Alfredo Saade, jefe de gabinete del presidente Gustavo Petro, se pronunció sobre la muerte de Miguel Uribe y la seguridad en la actividad política, afirmando que la política “siempre tiene un riesgo”, comparándola con actividades cotidianas como manejar bicicleta. Estas declaraciones han generado rechazo en diversos sectores políticos y sociales del país.
En sus palabras, Saade señaló que Colombia es un país con una historia convulsa de más de 200 años marcada por violencia y luchas políticas, por lo que el riesgo en la actividad pública es inherente. Además, aseguró que el Gobierno mantiene un Consejo de Seguridad Nacional para salvaguardar la vida y la honra de los ciudadanos, especialmente de quienes aspiran a la presidencia.
Sin embargo, varios líderes políticos, analistas y organizaciones civiles han criticado estas afirmaciones, calificándolas de insensibles y minimizadoras frente a la gravedad de los hechos recientes y el contexto de violencia política que atraviesa el país. Para ellos, las palabras de Saade podrían interpretarse como una normalización del riesgo y la violencia que enfrentan los candidatos, lo que podría afectar la percepción pública sobre la seguridad y el compromiso real del gobierno en proteger a sus líderes.

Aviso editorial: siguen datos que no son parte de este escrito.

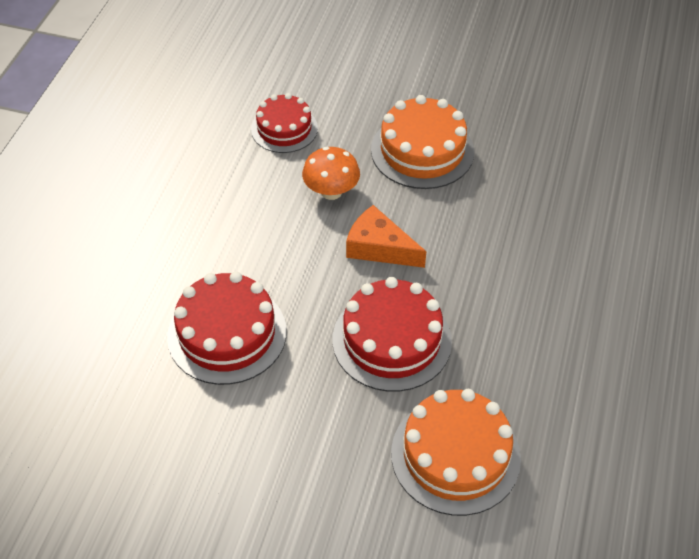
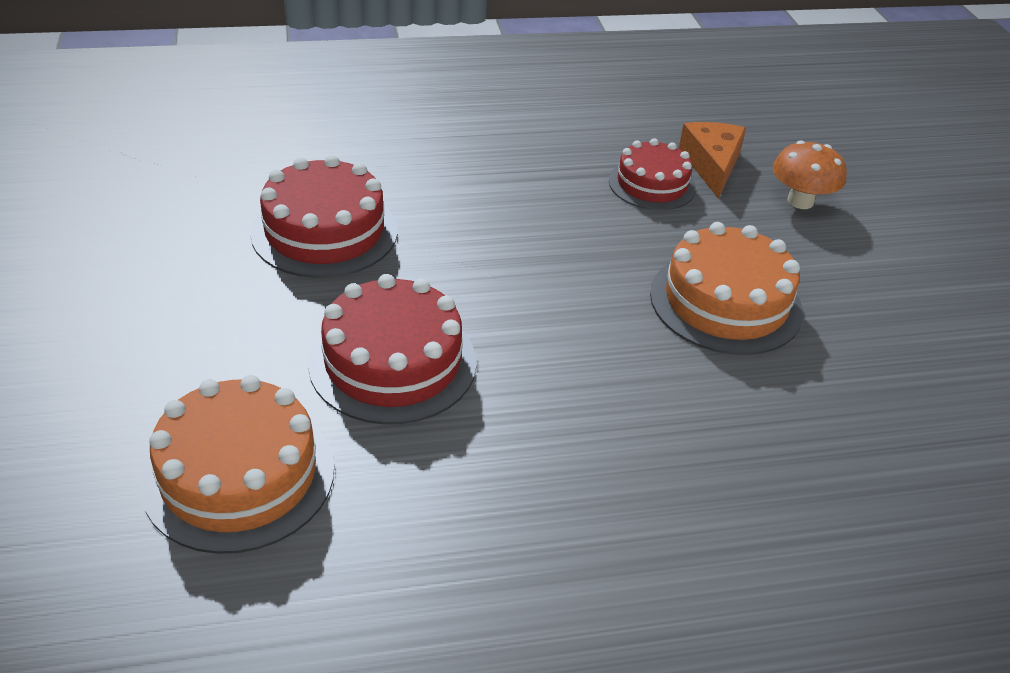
camera: 60 degrees right, 10 degrees down
(331, 192) = (588, 246): orange mushroom -> orange mushroom (800, 201)
(379, 247) = (532, 310): orange cheese -> orange cheese (712, 165)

Por su parte, algunos sectores defienden las declaraciones, argumentando que reflejan la realidad compleja y desafiante de la política colombiana y que subrayan la importancia del trabajo del gobierno en temas de seguridad.
La controversia generada pone en evidencia la sensibilidad del tema y la necesidad de fortalecer las garantías para quienes participan en la vida política del país.